#### Task data

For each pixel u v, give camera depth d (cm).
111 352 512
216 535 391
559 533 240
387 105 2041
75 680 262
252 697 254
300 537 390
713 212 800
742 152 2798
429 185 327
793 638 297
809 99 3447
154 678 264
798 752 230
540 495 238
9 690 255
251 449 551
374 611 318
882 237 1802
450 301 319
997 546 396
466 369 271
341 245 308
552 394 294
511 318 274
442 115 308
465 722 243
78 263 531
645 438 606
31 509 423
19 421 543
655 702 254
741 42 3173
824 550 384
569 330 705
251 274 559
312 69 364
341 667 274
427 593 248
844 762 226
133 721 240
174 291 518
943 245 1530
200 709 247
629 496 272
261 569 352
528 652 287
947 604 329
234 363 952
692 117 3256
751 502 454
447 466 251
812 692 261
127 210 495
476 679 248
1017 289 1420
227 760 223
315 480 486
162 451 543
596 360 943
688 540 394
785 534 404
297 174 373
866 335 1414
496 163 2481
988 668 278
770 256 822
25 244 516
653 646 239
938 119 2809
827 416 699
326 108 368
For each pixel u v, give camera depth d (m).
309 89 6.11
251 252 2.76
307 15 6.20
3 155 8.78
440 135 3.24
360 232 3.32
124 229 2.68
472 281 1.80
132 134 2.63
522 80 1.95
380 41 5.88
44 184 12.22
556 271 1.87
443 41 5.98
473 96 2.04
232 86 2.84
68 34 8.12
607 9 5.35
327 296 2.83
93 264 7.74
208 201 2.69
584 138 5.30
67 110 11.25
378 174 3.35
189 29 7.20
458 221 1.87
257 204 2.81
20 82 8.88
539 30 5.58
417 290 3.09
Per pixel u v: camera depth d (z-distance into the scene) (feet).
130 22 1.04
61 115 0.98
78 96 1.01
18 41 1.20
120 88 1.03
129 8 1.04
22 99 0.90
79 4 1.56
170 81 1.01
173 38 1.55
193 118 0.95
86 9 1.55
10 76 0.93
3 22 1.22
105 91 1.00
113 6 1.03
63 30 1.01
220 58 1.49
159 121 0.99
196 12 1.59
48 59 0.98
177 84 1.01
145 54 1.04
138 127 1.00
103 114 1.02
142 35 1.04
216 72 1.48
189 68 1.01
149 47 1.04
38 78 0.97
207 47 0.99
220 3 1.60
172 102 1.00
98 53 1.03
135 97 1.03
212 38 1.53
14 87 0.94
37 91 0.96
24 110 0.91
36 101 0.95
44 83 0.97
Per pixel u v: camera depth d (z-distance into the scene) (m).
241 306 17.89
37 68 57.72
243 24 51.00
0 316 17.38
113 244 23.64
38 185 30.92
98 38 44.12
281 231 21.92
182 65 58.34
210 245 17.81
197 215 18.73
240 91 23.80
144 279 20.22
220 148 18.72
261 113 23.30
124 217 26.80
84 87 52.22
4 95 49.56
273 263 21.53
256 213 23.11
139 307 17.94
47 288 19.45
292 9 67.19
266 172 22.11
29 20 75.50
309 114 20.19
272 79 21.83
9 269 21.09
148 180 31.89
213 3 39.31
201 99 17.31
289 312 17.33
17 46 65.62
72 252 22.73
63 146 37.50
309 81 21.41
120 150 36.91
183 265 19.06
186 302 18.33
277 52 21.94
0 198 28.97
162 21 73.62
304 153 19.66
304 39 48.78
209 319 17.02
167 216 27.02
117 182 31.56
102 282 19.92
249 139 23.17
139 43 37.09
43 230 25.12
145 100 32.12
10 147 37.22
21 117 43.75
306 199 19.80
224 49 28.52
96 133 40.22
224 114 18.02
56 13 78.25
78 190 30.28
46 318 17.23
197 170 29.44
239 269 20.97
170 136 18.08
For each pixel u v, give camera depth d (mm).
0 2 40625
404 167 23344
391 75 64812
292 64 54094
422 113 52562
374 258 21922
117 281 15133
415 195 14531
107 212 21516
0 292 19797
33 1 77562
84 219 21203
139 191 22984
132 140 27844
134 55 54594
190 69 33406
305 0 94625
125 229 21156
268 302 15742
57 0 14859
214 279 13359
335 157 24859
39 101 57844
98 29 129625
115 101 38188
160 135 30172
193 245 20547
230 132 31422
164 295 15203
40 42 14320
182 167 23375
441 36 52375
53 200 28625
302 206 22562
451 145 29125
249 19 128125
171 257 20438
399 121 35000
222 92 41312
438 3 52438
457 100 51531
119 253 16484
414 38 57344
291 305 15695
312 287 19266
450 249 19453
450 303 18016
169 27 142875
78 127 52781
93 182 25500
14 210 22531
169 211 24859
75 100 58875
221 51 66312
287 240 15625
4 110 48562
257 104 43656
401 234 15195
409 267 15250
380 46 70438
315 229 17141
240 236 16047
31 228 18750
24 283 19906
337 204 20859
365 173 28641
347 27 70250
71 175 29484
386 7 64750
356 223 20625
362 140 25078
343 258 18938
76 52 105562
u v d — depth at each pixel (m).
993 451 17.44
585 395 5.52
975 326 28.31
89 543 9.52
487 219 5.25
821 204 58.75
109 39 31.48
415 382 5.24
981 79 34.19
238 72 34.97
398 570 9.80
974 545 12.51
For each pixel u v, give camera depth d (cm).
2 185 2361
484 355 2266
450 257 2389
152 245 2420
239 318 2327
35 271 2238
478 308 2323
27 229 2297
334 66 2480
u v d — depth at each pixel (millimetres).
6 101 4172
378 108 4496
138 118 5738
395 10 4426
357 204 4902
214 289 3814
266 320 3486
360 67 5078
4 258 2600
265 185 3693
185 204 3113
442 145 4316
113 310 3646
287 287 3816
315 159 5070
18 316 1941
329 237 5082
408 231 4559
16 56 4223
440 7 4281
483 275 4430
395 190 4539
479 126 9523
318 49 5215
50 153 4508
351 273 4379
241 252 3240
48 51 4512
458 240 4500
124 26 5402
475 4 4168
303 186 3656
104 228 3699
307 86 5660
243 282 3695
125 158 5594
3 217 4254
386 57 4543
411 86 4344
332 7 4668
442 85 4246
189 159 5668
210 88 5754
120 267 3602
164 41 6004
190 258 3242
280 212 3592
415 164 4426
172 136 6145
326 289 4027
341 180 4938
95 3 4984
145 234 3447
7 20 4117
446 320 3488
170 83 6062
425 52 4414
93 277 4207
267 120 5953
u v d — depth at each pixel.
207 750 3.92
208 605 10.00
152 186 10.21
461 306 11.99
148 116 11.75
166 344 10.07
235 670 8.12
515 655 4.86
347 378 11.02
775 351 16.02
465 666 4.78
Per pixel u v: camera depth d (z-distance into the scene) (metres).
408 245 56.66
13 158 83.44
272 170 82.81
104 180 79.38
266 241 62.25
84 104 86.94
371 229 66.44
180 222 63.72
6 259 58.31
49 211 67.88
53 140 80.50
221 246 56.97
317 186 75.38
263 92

########

■ **What the exercise asks**
Print every record exactly as written.

■ **Exercise result**
For each pixel u v, give camera depth d (cm).
111 352 512
216 535 391
559 533 240
387 105 2041
75 680 262
252 697 254
300 537 390
713 212 800
742 152 2798
429 185 327
793 638 297
809 99 3447
154 678 264
798 752 230
540 495 238
9 690 255
251 449 551
374 611 318
882 237 1802
450 301 319
997 546 396
466 369 271
341 245 308
552 394 294
511 318 274
442 115 308
465 722 243
78 263 531
645 438 606
31 509 423
19 421 543
655 702 254
741 42 3173
824 550 384
569 330 705
251 274 559
312 69 364
341 667 274
427 593 248
844 762 226
133 721 240
174 291 518
943 245 1530
200 709 247
629 496 272
261 569 352
528 652 287
947 604 329
234 363 952
692 117 3256
751 502 454
447 466 251
812 692 261
127 210 495
476 679 248
1017 289 1420
227 760 223
315 480 486
162 451 543
596 360 943
688 540 394
785 534 404
297 174 373
866 335 1414
496 163 2481
988 668 278
770 256 822
25 244 516
653 646 239
938 119 2809
827 416 699
326 108 368
For each pixel u v, give camera depth d (m).
309 89 6.11
251 252 2.76
307 15 6.20
3 155 8.78
440 135 3.24
360 232 3.32
124 229 2.68
472 281 1.80
132 134 2.63
522 80 1.95
380 41 5.88
44 184 12.22
556 271 1.87
443 41 5.98
473 96 2.04
232 86 2.84
68 34 8.12
607 9 5.35
327 296 2.83
93 264 7.74
208 201 2.69
584 138 5.30
67 110 11.25
378 174 3.35
189 29 7.20
458 221 1.87
257 204 2.81
20 82 8.88
539 30 5.58
417 290 3.09
Per pixel u v: camera depth d (z-distance into the scene) (feet).
130 22 1.04
61 115 0.98
78 96 1.01
18 41 1.20
120 88 1.03
129 8 1.04
22 99 0.90
79 4 1.56
170 81 1.01
173 38 1.55
193 118 0.95
86 9 1.55
10 76 0.93
3 22 1.22
105 91 1.00
113 6 1.03
63 30 1.01
220 58 1.49
159 121 0.99
196 12 1.59
48 59 0.98
177 84 1.01
145 54 1.04
138 127 1.00
103 114 1.02
142 35 1.04
216 72 1.48
189 68 1.01
149 47 1.04
38 78 0.97
207 47 0.99
220 3 1.60
172 102 1.00
98 53 1.03
135 97 1.03
212 38 1.53
14 87 0.94
37 91 0.96
24 110 0.91
36 101 0.95
44 83 0.97
Per pixel u v: camera depth d (z-distance into the scene) (m).
241 306 17.89
37 68 57.72
243 24 51.00
0 316 17.38
113 244 23.64
38 185 30.92
98 38 44.12
281 231 21.92
182 65 58.34
210 245 17.81
197 215 18.73
240 91 23.80
144 279 20.22
220 148 18.72
261 113 23.30
124 217 26.80
84 87 52.22
4 95 49.56
273 263 21.53
256 213 23.11
139 307 17.94
47 288 19.45
292 9 67.19
266 172 22.11
29 20 75.50
309 114 20.19
272 79 21.83
9 269 21.09
148 180 31.89
213 3 39.31
201 99 17.31
289 312 17.33
17 46 65.62
72 252 22.73
63 146 37.50
309 81 21.41
120 150 36.91
183 265 19.06
186 302 18.33
277 52 21.94
0 198 28.97
162 21 73.62
304 153 19.66
304 39 48.78
209 319 17.02
167 216 27.02
117 182 31.56
102 282 19.92
249 139 23.17
139 43 37.09
43 230 25.12
145 100 32.12
10 147 37.22
21 117 43.75
306 199 19.80
224 49 28.52
96 133 40.22
224 114 18.02
56 13 78.25
78 190 30.28
46 318 17.23
197 170 29.44
239 269 20.97
170 136 18.08
For each pixel u v, give camera depth d (mm).
0 2 40625
404 167 23344
391 75 64812
292 64 54094
422 113 52562
374 258 21922
117 281 15133
415 195 14531
107 212 21516
0 292 19797
33 1 77562
84 219 21203
139 191 22984
132 140 27844
134 55 54594
190 69 33406
305 0 94625
125 229 21156
268 302 15742
57 0 14859
214 279 13359
335 157 24859
39 101 57844
98 29 129625
115 101 38188
160 135 30172
193 245 20547
230 132 31422
164 295 15203
40 42 14320
182 167 23375
441 36 52375
53 200 28625
302 206 22562
451 145 29125
249 19 128125
171 257 20438
399 121 35000
222 92 41312
438 3 52438
457 100 51531
119 253 16484
414 38 57344
291 305 15695
312 287 19266
450 249 19453
450 303 18016
169 27 142875
78 127 52781
93 182 25500
14 210 22531
169 211 24859
75 100 58875
221 51 66312
287 240 15625
4 110 48562
257 104 43656
401 234 15195
409 267 15250
380 46 70438
315 229 17141
240 236 16047
31 228 18750
24 283 19906
337 204 20859
365 173 28641
347 27 70250
71 175 29484
386 7 64750
356 223 20625
362 140 25078
343 258 18938
76 52 105562
u v d — depth at each pixel (m).
993 451 17.44
585 395 5.52
975 326 28.31
89 543 9.52
487 219 5.25
821 204 58.75
109 39 31.48
415 382 5.24
981 79 34.19
238 72 34.97
398 570 9.80
974 545 12.51
For each pixel u v, give camera depth d (cm).
2 185 2361
484 355 2266
450 257 2389
152 245 2420
239 318 2327
35 271 2238
478 308 2323
27 229 2297
334 66 2480
u v d — depth at each pixel (millimetres).
6 101 4172
378 108 4496
138 118 5738
395 10 4426
357 204 4902
214 289 3814
266 320 3486
360 67 5078
4 258 2600
265 185 3693
185 204 3113
442 145 4316
113 310 3646
287 287 3816
315 159 5070
18 316 1941
329 237 5082
408 231 4559
16 56 4223
440 7 4281
483 275 4430
395 190 4539
479 126 9523
318 49 5215
50 153 4508
351 273 4379
241 252 3240
48 51 4512
458 240 4500
124 26 5402
475 4 4168
303 186 3656
104 228 3699
307 86 5660
243 282 3695
125 158 5594
3 217 4254
386 57 4543
411 86 4344
332 7 4668
442 85 4246
189 159 5668
210 88 5754
120 267 3602
164 41 6004
190 258 3242
280 212 3592
415 164 4426
172 136 6145
326 289 4027
341 180 4938
95 3 4984
145 234 3447
7 20 4117
446 320 3488
170 83 6062
425 52 4414
93 277 4207
267 120 5953
u v d — depth at each pixel.
207 750 3.92
208 605 10.00
152 186 10.21
461 306 11.99
148 116 11.75
166 344 10.07
235 670 8.12
515 655 4.86
347 378 11.02
775 351 16.02
465 666 4.78
Per pixel u v: camera depth d (z-distance into the scene) (metres).
408 245 56.66
13 158 83.44
272 170 82.81
104 180 79.38
266 241 62.25
84 104 86.94
371 229 66.44
180 222 63.72
6 259 58.31
49 211 67.88
53 140 80.50
221 246 56.97
317 186 75.38
263 92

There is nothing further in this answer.